Ehrenamt als roter Faden

Puchheim – Als erster Mensch der Tat wurde Viktoria Rösler im Mai ausgezeichnet. Die 83-Jährige setzt sich gerne für andere Menschen ein – und das schon fast ihr ganzes Leben lang.

Wäre nicht Corona, dann wäre Viktoria Rösler als Familienpatin des Kinderschutzbundes, als Hausaufgabenhelferin im Hort der Grundschule Süd und in der Nähstube für Asylbewerber aktiv. Bis zu drei Mal in der Woche war sie vor der Pandemie im Dienste des Ehrenamtes unterwegs – meistens mit dem Radl. Zudem ist sie Wanderführerin bei der Aktiven Seniorenrunde Puchheim.

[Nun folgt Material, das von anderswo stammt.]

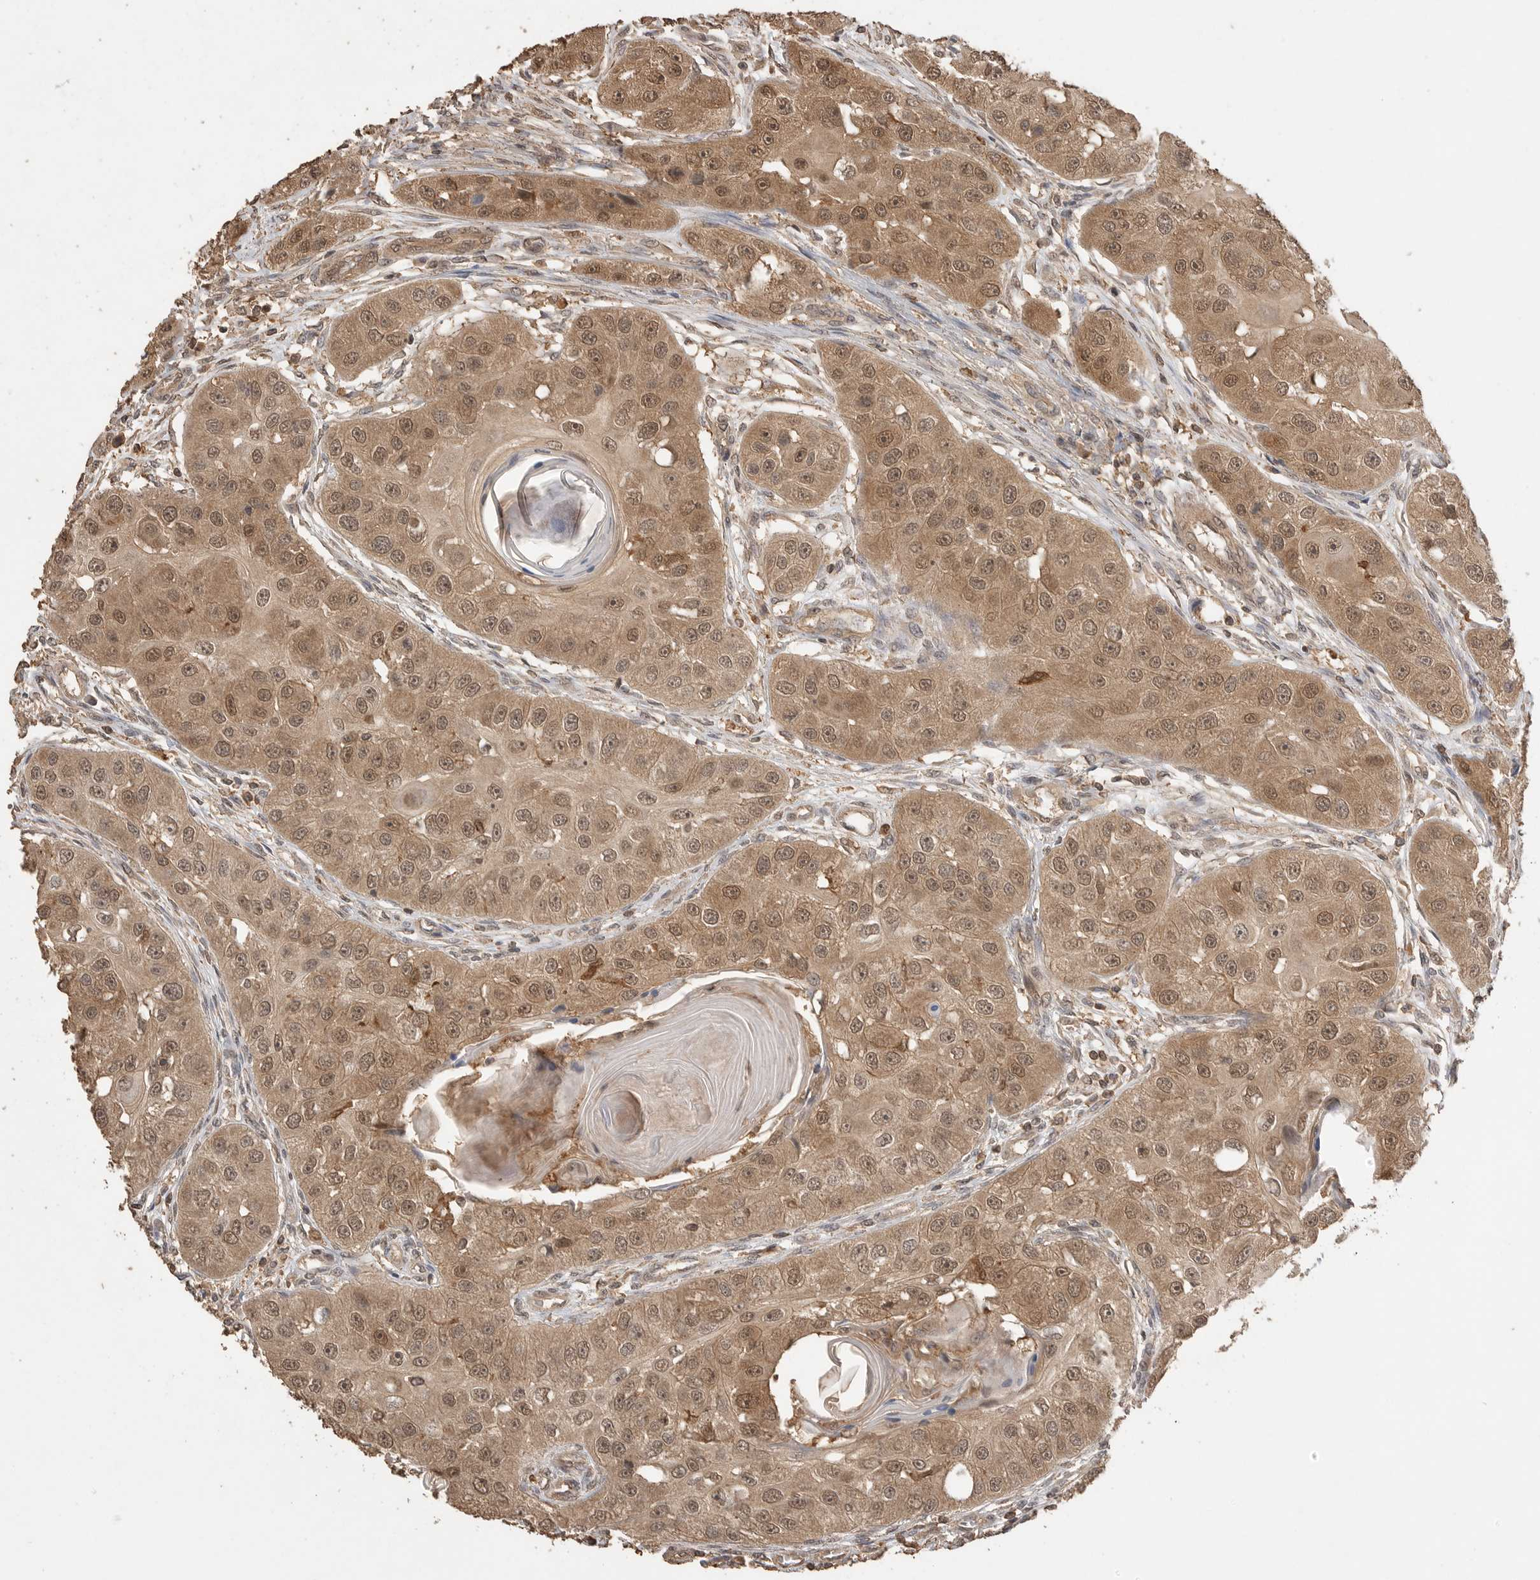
{"staining": {"intensity": "moderate", "quantity": ">75%", "location": "cytoplasmic/membranous,nuclear"}, "tissue": "head and neck cancer", "cell_type": "Tumor cells", "image_type": "cancer", "snomed": [{"axis": "morphology", "description": "Normal tissue, NOS"}, {"axis": "morphology", "description": "Squamous cell carcinoma, NOS"}, {"axis": "topography", "description": "Skeletal muscle"}, {"axis": "topography", "description": "Head-Neck"}], "caption": "Immunohistochemical staining of human head and neck squamous cell carcinoma shows medium levels of moderate cytoplasmic/membranous and nuclear protein expression in approximately >75% of tumor cells. (DAB (3,3'-diaminobenzidine) = brown stain, brightfield microscopy at high magnification).", "gene": "MAP2K1", "patient": {"sex": "male", "age": 51}}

Viktoria Rösler hilft an der Schule Süd.

Seit sie 16 Jahre alt ist engagiert sich Viktoria Rösler ehrenamtlich. Erst in der Landjugend, dann im Pfarrgemeinderat und in der Nachbarschaftshilfe. Angeregt durch ihre eigenen Kinder gab sie zehn Jahre lang Firm- und Kommunionsunterricht. Zudem machte sie bei der Kinderbibelwoche mit.

Ebenfalls zehn Jahre lang engagierte sich die Puchheimerin beim Treffpunkt für psychisch Kranke. So unterschiedlich Viktoria Röslers Engagement die ganzen Jahre hindurch auch war, eines ist immer gleich geblieben: Es wäre ihr sonst zu langweilig geworden, wie sie sagt.

Finanz-Fuchs ermöglicht Hallenbau

Germering – Werner Fritzen ist der Mensch der Tat im Juni. Mit gerade einmal 23 Jahren wurde er Kassier beim TSV Unterpfaffenhofen-Germering. Mittlerweile ist er 70 Jahre alt – und immer noch für die Finanzen des größten Sportvereines im Landkreis zuständig.

Als Fritzen als Kassier anfing, hatte der TSV Schulden. Es gelang ihm, den Verein aus der Kreide zu holen. Im Laufe der Zeit wurden aus den roten Zahlen schwarze. Zudem modernisierte er den Verein in puncto Mitgliederverwaltung: Er führte ein EDV-System ein und, dass die Mitgliedsbeiträge per Lastschrift eingezogen werden.

Werner Fritzen vor dem Sportzentrum des TSV Unterpfaffenhofen. Er hat maßgeblich zum Bau beigetragen.

Fritzens größte Herausforderung war aber der Bau des Sportzentrum an der Alfons-Baumann-Straße. Dabei stieß er auf etliche Widerstände. Doch mit viel Überzeugungskraft, Verhandlungsgeschick und finanziellem Know-how gelang es ihm, das Vorhaben in die Tat umzusetzen. 1989 stand die Finanzierung des Zentrums, 1990 folgte der Spatenstich. Zwei Jahre später nahm das Sportzentrum seinen Betrieb auf.

Fritzen kennt den TSV seit seiner Kindheit. Er begleitete seinen Vater zum Faustball spielen. Später war er selbst als Spieler tätig.

Einsatz für Behinderte

Emmering – Fast vier Jahrzehnte lang war Roswitha Gebhardt Vorsitzende des Kreis Eltern behinderter Kinder (EbK) Fürstenfeldbruck. Dabei wurde sie stets von ihrem Mann Vitus unterstützt. Für ihren Einsatz wurde die 74-Jährige zum Mensch der Tat im Juli gekürt.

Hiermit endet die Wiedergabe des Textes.